AUTHOR: Albert Camus                                DATE READ: March 10 -16, 2014                         tumblr_m9c9m7DYlT1rssvvvo1_400
TITLE: The Plague                                        PUB. DATE: 1947
GENRE: Literary Fiction                                PAGES: 278

APPEAL CHARACTERISTICS:
PACING: leisurely paced, engrossing
CHARACTERIZATIONS: vivid, detailed
STORY LINE: character-driven, complex, thought-provoking
FRAME: depressed, haunting, moody

PLOT SUMMARY: In the Algerian city of Oran, while many people are starting to become ill and die, the city’s authorities are unwilling to accept the possibility that there is an epidemic of the bubonic plague. After the death toll rises, the government takes precautions and places the city under quarantine. Oran citizens are cut off from the outside world and families are no longer able to see their loved ones. The community starts to panic as they feel isolated, fearful of the epidemic, and fearful of death. Many focus on their own personal situations and regret not living their lives fully before the plague outburst. On the other hand, Dr Rieux and a few of his acquaintances are dedicated to fighting the epidemic by caring for the sick, supporting the community and believing in helping the greater good rather than focusing on their own situation. After almost half of Oran’s population die, the community changes their way of thinking. With the high probability that they may all die, the citizens develop a sense of unity. They have come to the realization that the focusing on the greater good is more important and meaningful than only worrying about their personal needs and desires.

Geographical setting: Oran, Algeria
Time period: 1940’s
Series: n/a
Subject headings: Plague – Fiction
Disease Outbreaks – Algeria – Fiction
Plague – psychology – Fiction
Psychological Fiction
Social isolation
Poverty
Quarantine
Physicians

SIMILAR AUTHORS: Jean–Paul Sartre, Samuel Beckett, Franz Kafka, Haruki Murakami, Soren Kierkegaard

OTHER REVIEWS:
/* Starred Review */ By the Frenchman who, with Sartre, shares a leading position in European literature, this is a work of considerable significance and stature, distinguished by its clarity, its composure, and above all, its scrupulous classicism.
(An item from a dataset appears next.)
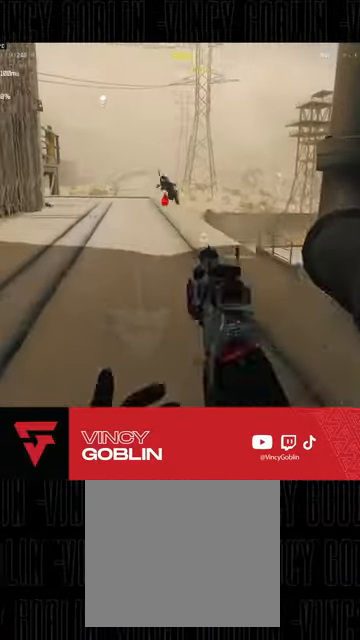
{"dt_ms": 500, "buttons": ["L1", "L2", "R2"], "left_stick": "down-right", "right_stick": "up", "events": [[67, "R2", "down"], [167, "right_stick", "center"], [200, "left_stick", "right"], [233, "right_stick", "up"], [267, "left_stick", "down-right"], [333, "right_stick", "center"], [433, "L1", "down"], [467, "right_stick", "up"]]}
The story focuses on the outbreak of plague in Oran in the year 194-, as it reaches epidemic proportions. The author traces the crescendo of human emotions from panic to the almost unendurable agony of isolation and death. The argument extends beyond the physical impact of the plague into metaphysical terrain with the realization that each one of us carries within us the plague of injustice, of inhumanity…Distinguished by the precision, the purity of its writing, the dignity of its presentation. It may command critical rather than popular attention.
(Kirkus Reviews, August 1, 1948)

The Plague is parable and sermon, and should be considered as such. The Plague stands or falls by its message. The message is not the highest form of creative art, but it may be of such importance for our time that to dismiss it in the name of artistic criticism would be to blaspheme against the human spirit.
(Books of the Century; New York Times review by Stephen Spender, August 1948)
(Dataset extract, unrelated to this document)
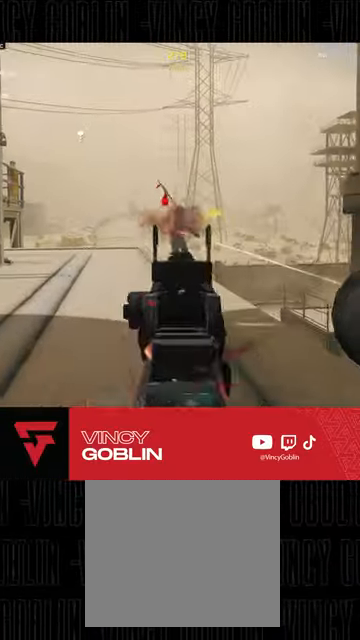
{"dt_ms": 500, "buttons": [], "left_stick": "right", "right_stick": "down-right", "events": [[33, "L1", "up"], [67, "right_stick", "center"], [133, "L1", "down"], [167, "right_stick", "down"], [233, "L1", "up"], [233, "right_stick", "down-right"], [267, "left_stick", "center"], [333, "L2", "up"], [333, "L3", "down"], [333, "R2", "up"], [333, "left_stick", "up"], [467, "L3", "up"], [467, "left_stick", "right"]]}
The Nobel prize-winning Albert Camus, who died in 1960, could not have known how grimly current his existentialist novel of epidemic and death would remain. Set in Algeria, in northern Africa, The Plague is a powerful study of human life and its meaning in the face of a deadly virus that sweeps dispassionately through the city, taking a vast percentage of the population with it.                                                                  (Amazon.com Review)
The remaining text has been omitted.